Note we only ignore other cluster while prev_cpu and target are in same
cluster. if the condition is false, we are not ignoring other cpus. typically,
if waker is the target, and wakee is the prev_cpu, that means if they are
already in one cluster, we don't stupidly spread them in select_idle_cpu() path
as benchmark shows we are losing. so, yes, we are giving preference to
cache over CPU.

>
> Or Am I still missing something?
>
> >
> > After a while, if the cluster of A gets an idle CPU and pulls B into the
> > cluster, we prefer not pushing B out of the cluster of A again though
> > there might be an idle CPU outside. as benchmark shows getting an
> > idle CPU out of the cluster of A doesn't bring performance improvement
> > but performance decreases as B might be getting in and getting out
> > the cluster of A very frequently, then cache coherence ping-pong.
> >
>
> The counter argument can be that Task A and Task B are related and were
> running on the same cluster. But Load balancer moved Task B to a different
> cluster. Now this check may cause them to continue to run on two different
> clusters, even though the underlying load balance issues may have changed.
>
> No?

LB is much slower than select_idle_cpu(). select_idle_cpu() can dynamically
work afterwards. so it is always a dynamic balance and task migration.

>
>
> --
> Thanks and Regards
> Srikar Dronamraju

Thanks
Barry
......
▶ [Task details]
Answer these from the mailing-list excerpt above:
1. The other cluster is ignored only under what condition?
2. What is described as much slower than select_idle_cpu()?
3. What results when B moves into and out of the cluster of A very frequently?

▶ [Dataset entries]
......
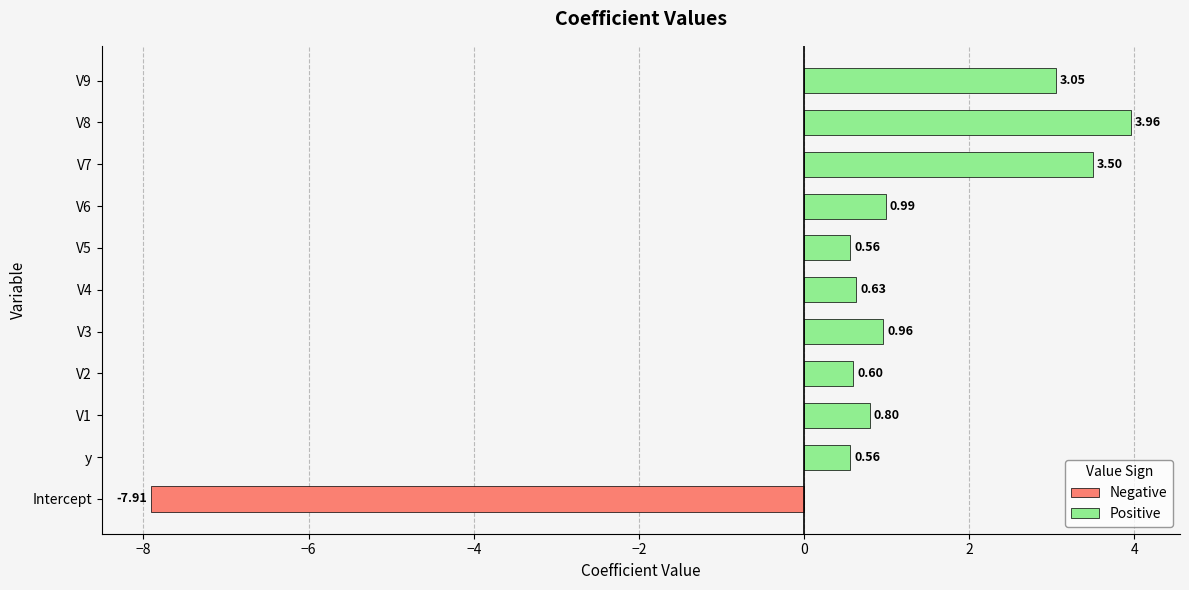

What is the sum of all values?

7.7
......
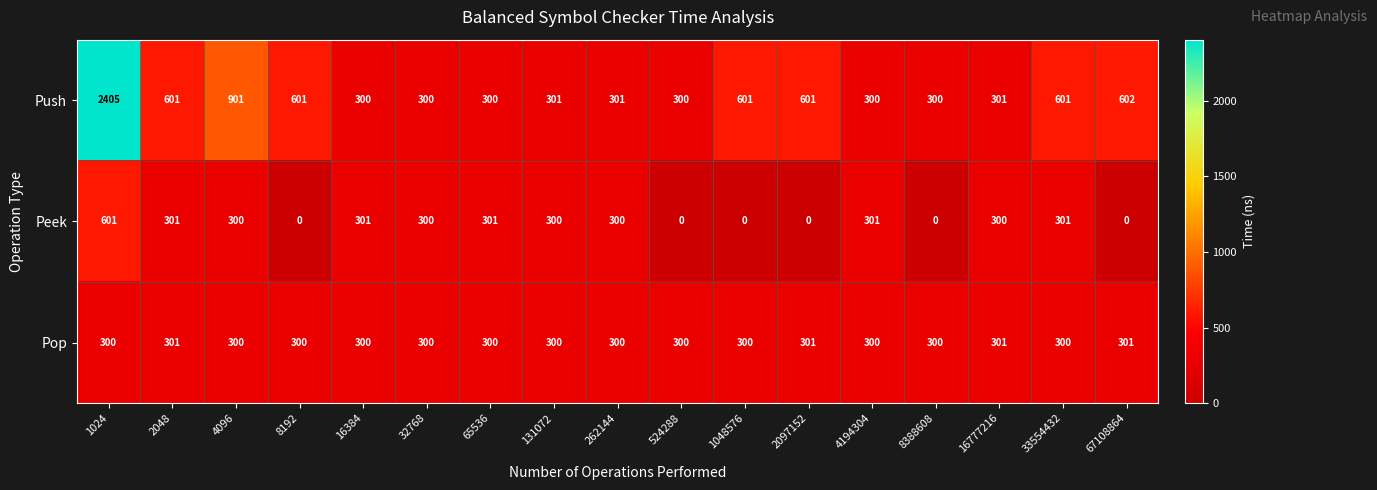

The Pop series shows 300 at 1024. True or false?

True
......
▶ [Reply]
1. Only while prev_cpu and target are in the same cluster.
2. LB, the load balancer.
3. Performance decreases, with cache coherence ping-pong.